Banks, e-commerce websites and other apps often use tokenization to protect bank account numbers, credit card numbers and other sensitive data.

During payment processing, a tokenization system can substitute a payment token for credit card information, a primary account number (PAN) or other financial data.

This tokenization process removes the linkage between the purchase and the financial information, shielding customer’s sensitive data from malicious actors.

Tokenization is a preprocessing technique used in natural language processing (NLP). NLP tools generally process text in linguistic units, such as words, clauses, sentences and paragraphs. Thus, NLP algorithms must first segment large texts into smaller tokens that NLP tools can process. The tokens represent text in a way that algorithms can understand.  

Data tokenization can help organizations comply with governmental regulatory requirements and industry standards. Many organizations use tokenization as a form of nondestructive obfuscation to protect PII.

For example, the Payment Card Industry Data Security Standard (PCI DSS) mandates that businesses meet cybersecurity requirements to protect cardholder data. Tokenizing primary account numbers is one step organizations might take to comply with these requirements. Tokenization can also help organizations adhere to the data privacy rules laid out by the EU’s General Data Protection Regulation (GDPR).

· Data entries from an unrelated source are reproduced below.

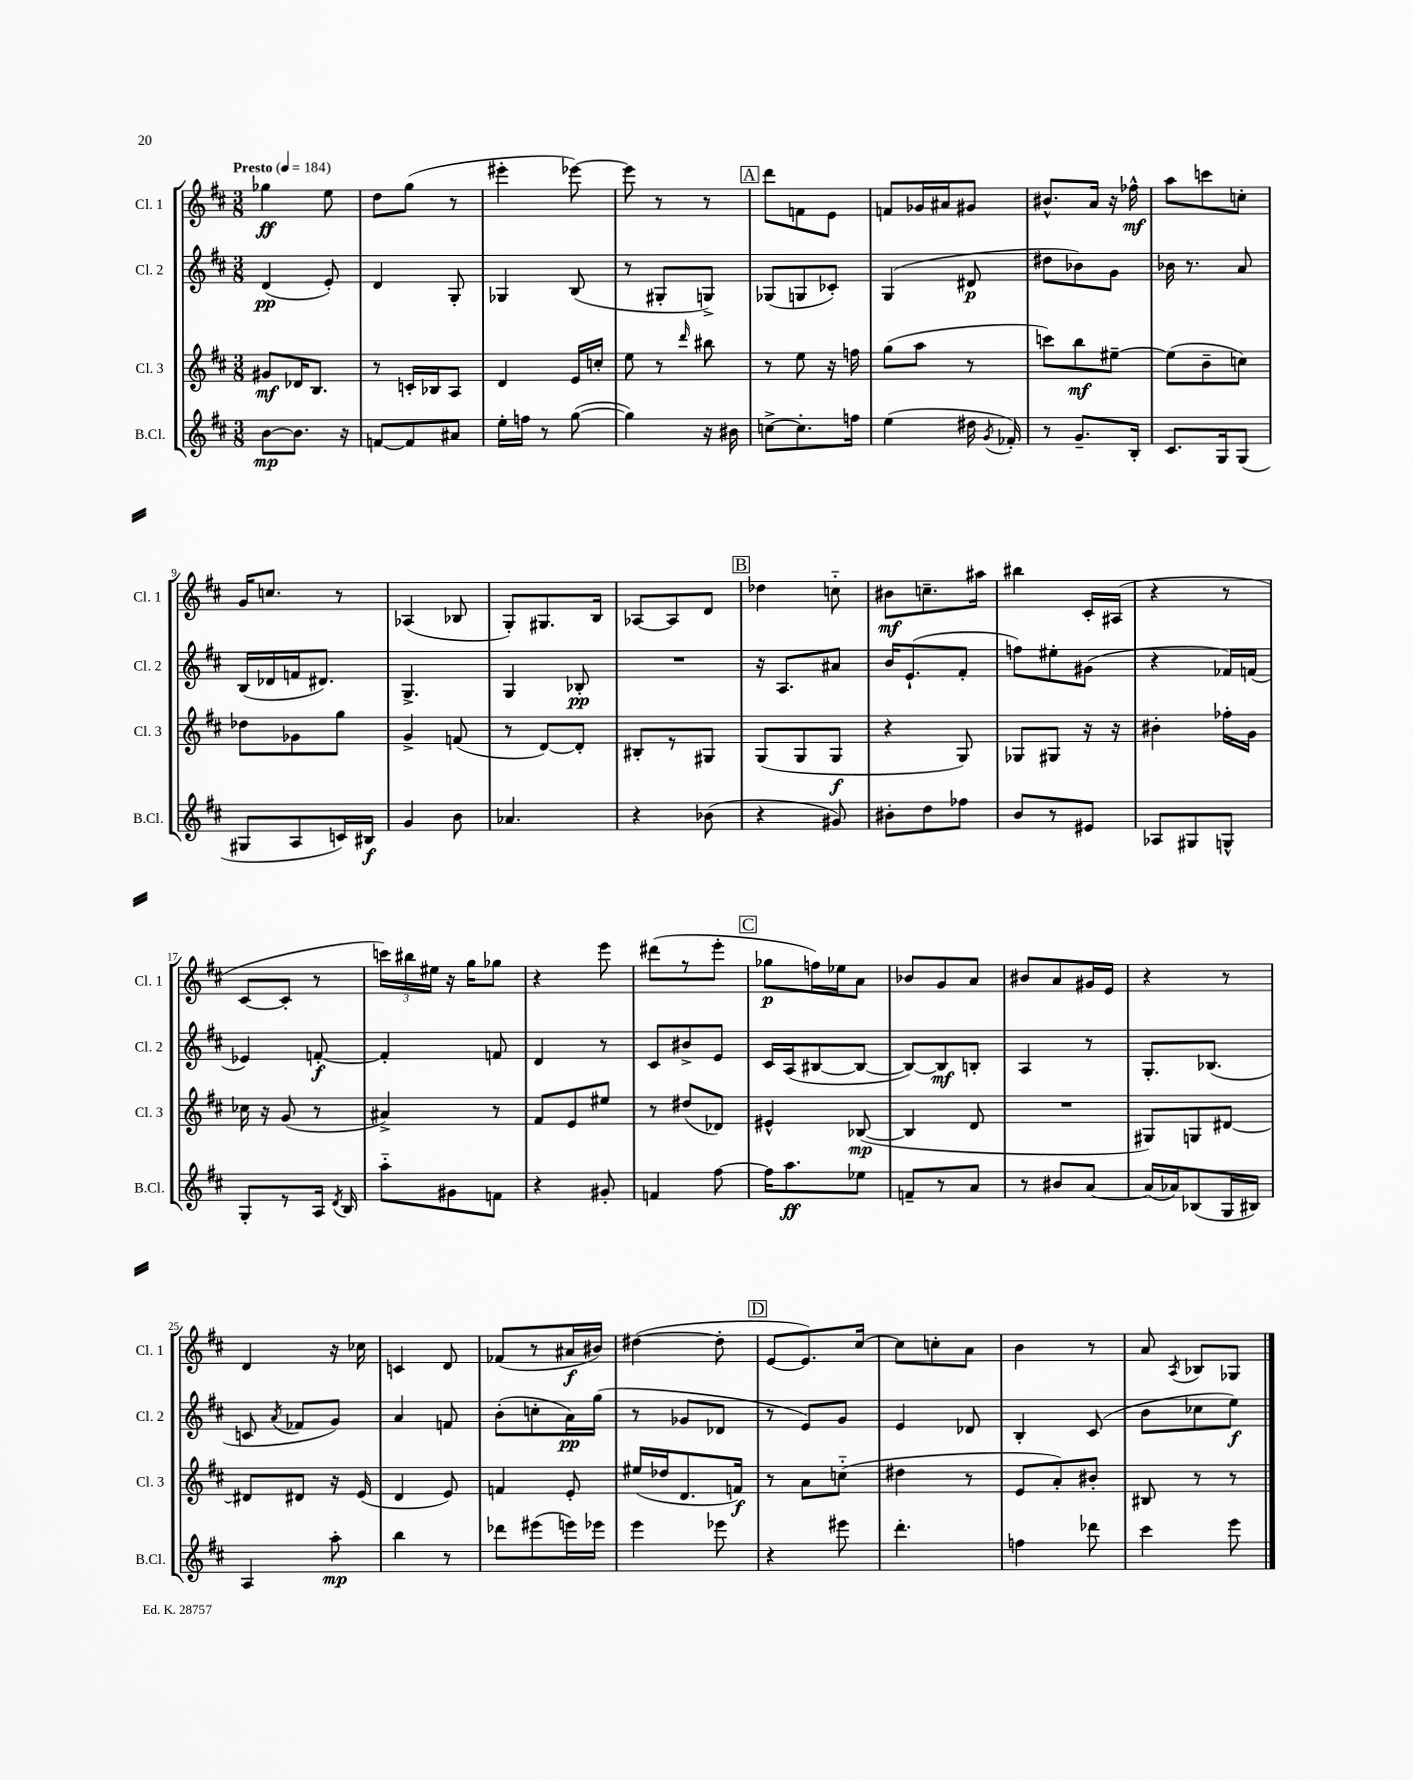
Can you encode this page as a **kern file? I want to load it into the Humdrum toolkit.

**kern	**kern	**kern	**kern
*staff4	*staff3	*staff2	*staff1
*clefG2	*clefG2	*clefG2	*clefG2
*k[f#c#]	*k[f#c#]	*k[f#c#]	*k[f#c#]
*M3/8	*M3/8	*M3/8	*M3/8
*MM184	*MM184	*MM184	*MM184
[8b\L	8g#/L	(4d/	4gg-\
8.b\]J	16d-/K	.	.
.	8.B/J	.	.
.	.	8e'/)	8ee\
16r	.	.	.
=	=	=	=
[8f/L	8r	4d/	8dd\L
8f/]	16c'/LL	.	(8gg\J
.	16B-/J	.	.
8a#/J	8A/J	8G'/	8r
=	=	=	=
16ee'\LL	4d/	4G-/	4eee#'\
16ff\JJ	.	.	.
8r	.	.	.
([8gg\	16e/LL	(8B/	[8eee-\)
.	16cc'/JJ	.	.
=	=	=	=
4gg\])	8ee\	8r	8eee-\]
.	8r	8G#'/L	8r
.	16qqddd/	.	.
16r	8bb#\	8G^/J)	8r
16b#\	.	.	.
=	=	=	=
[8cc^\L	8r	(8G-/L	8ddd\L
8.cc'\]	8ee\	8G/	8f\
.	16r	8c-'/J)	8e\J
16ff\Jk	16ff\	.	.
=	=	=	=
(4ee\	(8gg\L	(4G/	8f/L
.	8aa\J	.	16g-/L
.	.	.	16a#/J
16dd#\	8r	8d#/	8g#/J
8qg/	.	.	.
16f-'/)	.	.	.
=	=	=	=
8r	8ccc\L)	8dd#\L	8.b#^^/L
8.g~/L	8bb\	8b-\)	.
.	.	.	16a/Jk
.	[8ee#~\J	8g\J	16r
16B'/Jk	.	.	16ff-^^\
=	=	=	=
8.c#/L	(8ee#\]L	16b-\	8aa\L
.	.	8.r	.
.	8b~\	.	8ccc\
16G/k	.	.	.
(8G/J	8cc\J)	8a/	8cc'\J
=	=	=	=
8G#/L	8dd-\L	(16B/LL	16g/LK
.	.	16d-/	8.cc/J
8A/	8g-\	16f/J	.
.	.	8.d#/J)	.
16c/L)	8gg\J	.	8r
16B#/JJ	.	.	.
=	=	=	=
4g/	4g^/	4.G^/	(4A-/
8b\	(8f/	.	8B-/
=	=	=	=
4.a-/	8r	4G/	8G'/L)
.	[8d/L)	.	8.G#/
.	8d'/]J	8B-'/	.
.	.	.	16B/Jk
=	=	=	=
4r	8B#'/L	4.r	[8A-/L
.	8r	.	8A-/]
(8b-\	8G#/J	.	8d/J
=	=	=	=
4r	(8G/L	16r	4dd-\
.	.	8.A/L	.
.	8G/	.	.
8g#/)	8G/J	8a#/J	8cc'~\
=	=	=	=
8b#'\L	4r	16b/LK	8b#\L
.	.	(8.e`/	.
8dd\	.	.	8.cc~\
8ff-\J	8G/)	8f#'/J	.
.	.	.	16aa#\Jk
=	=	=	=
8b/L	8G-/L	8ff\L)	4bb#\
8r	8G#/J	8ee#'\	.
8e#/J	16r	(8g#\J	16c#'/LL
.	16r	.	(16A#/JJ
=	=	=	=
8A-/L	4b#'\	4r	4r
8G#/	.	.	.
8G^^/J	16ff-'\LL	16f-/LL)	8r
.	16g\JJ	(16f/JJ	.
=	=	=	=
8G'/L	16cc-\	4e-/)	[8c#/L
.	16r	.	.
8r	(8g/	.	8c#'/]J
16A/Jk	8r	[8f'/	8r
8qd/	.	.	.
16B/	.	.	.
=	=	=	=
8aa'~\L	4a#^/)	4f'/]	24ccc\LL)
.	.	.	24bb#\
.	.	.	24ee#\JJ
8g#\	.	.	16r
.	.	.	16gg\LK
8f\J	8r	8f/	8gg-\J
=	=	=	=
4r	8f#/L	4d/	4r
.	8e/	.	.
8g#'/	8ee#/J	8r	8eee\
=	=	=	=
4f/	8r	8c#/L	(8ddd#\L
.	(8dd#/L	8b#^/	8r
[8ff#\	8d-/J)	8e/J	8eee'\J
=	=	=	=
16ff#\]LK	4e#^^/	16c#/LL	8gg-\L
8.aa\	.	(16A/J	.
.	.	[8B#/	16ff\L)
.	.	.	16ee-\J
8ee-\J	([8B-/	8B#/_J	8a\J
=	=	=	=
8f~/L	4B-/]	8B#/_L)	8b-/L
8r	.	8B#/]	8g/
8a/J	8d/	8B'/J	8a/J
=	=	=	=
8r	4.r	4A/	8b#/L
8b#/L	.	.	8a/
[8a/J	.	8r	16g#/L
.	.	.	16e/JJ
=	=	=	=
(16a/]LL	8G#/L)	8.G'/L	4r
16a-/J)	.	.	.
(8B-/	8G/	.	.
.	.	(8.B-/J	.
16G/L	[8d#/J	.	8r
16B#/JJ)	.	.	.
=	=	=	=
4A/	8d#/]L	8c/	4d/
.	.	8qa/	.
.	8d#/J	8f-/L	.
8aa'\	16r	8g/J)	16r
.	(16e/	.	16cc-\
=	=	=	=
4bb\	4d/	4a/	4c/
8r	8e/)	8f/	8d/
=	=	=	=
8ddd-\L	4f/	(8b'\L	(8f-/L
(8eee#\	.	8cc'\	8r
16eee\L)	8e'/	16a\L)	16a#/L
16eee-\JJ	.	(16gg\JJ	16b#/JJ)
=	=	=	=
4eee\	(16ee#/LL	8r	([4dd#\
.	16dd-/J	.	.
.	8.d/	8g-/L	.
8eee-\	.	8d-/J	8dd#'\]
.	16f/Jk)	.	.
=	=	=	=
4r	8r	8r	[8e/L
.	8a\L	8e/L)	8.e/])
8eee#\	(8cc'~\J	8g/J	.
.	.	.	[16cc#/Jk
=	=	=	=
4.ddd'\	4dd#\	4e/	8cc#\]L
.	.	.	8cc'\
.	8r	8d-/	8a\J
=	=	=	=
4ff\	8e/L	4B'/	4b\
.	8a'/)	.	.
8ddd-\	8b#'/J	(8c#/	8r
=	=	=	=
4ccc#\	8B#/	8b\L	8a/
.	.	.	8qA/
.	8r	8cc-\	8B-/L
8eee\	8r	8ee\J)	8G-/J
==	==	==	==
*-	*-	*-	*-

Tokens can be used to represent assets, whether tangible or intangible. Tokenized assets are often safer and easier to move or trade than the actual asset, enabling organizations to automate transactions, streamline operations and increase asset liquidity.

Tangible assets that are represented by a token might include artworks, equipment or real estate. Intangible assets include data, intellectual property or security tokens that promise an ROI, similar to bonds and equities. Nonfungible tokens (NFTs) enable the purchase of digital assets such as art, music and digital collectibles.

Token-based blockchain technology enables the transfer of ownership and value in a single transaction, unlike traditional methods that have a possible delay between the transaction time and the settlement. Smart contracts can help automate token transfers and other transactions on the blockchain.

Cryptocurrencies can use a crypto token to tokenize an asset or interest on their blockchains. Asset-backed tokens, called stable coins, can optimize business processes by eliminating intermediaries and escrow accounts. 

Tokenization replaces sensitive data with strings of nonsensitive (and otherwise useless) characters. Encryption scrambles the data so that it can be unscrambled with a secret key, which is known as a decryption key.

Both tokenization and encryption can help protect data, but they often serve different use cases. Tokenization is common in situations where the original data can easily be replaced, such as storing payment data for recurring payments. Encryption is common in situations where access to the original data is important, such as protecting data at rest and in transit.

Tokenization can be a less resource-intensive process than encryption. Whereas tokenization requires only swapping data with a nonsensitive token, an encryption system requires regular encryption and decryption when data is used, which might become costly.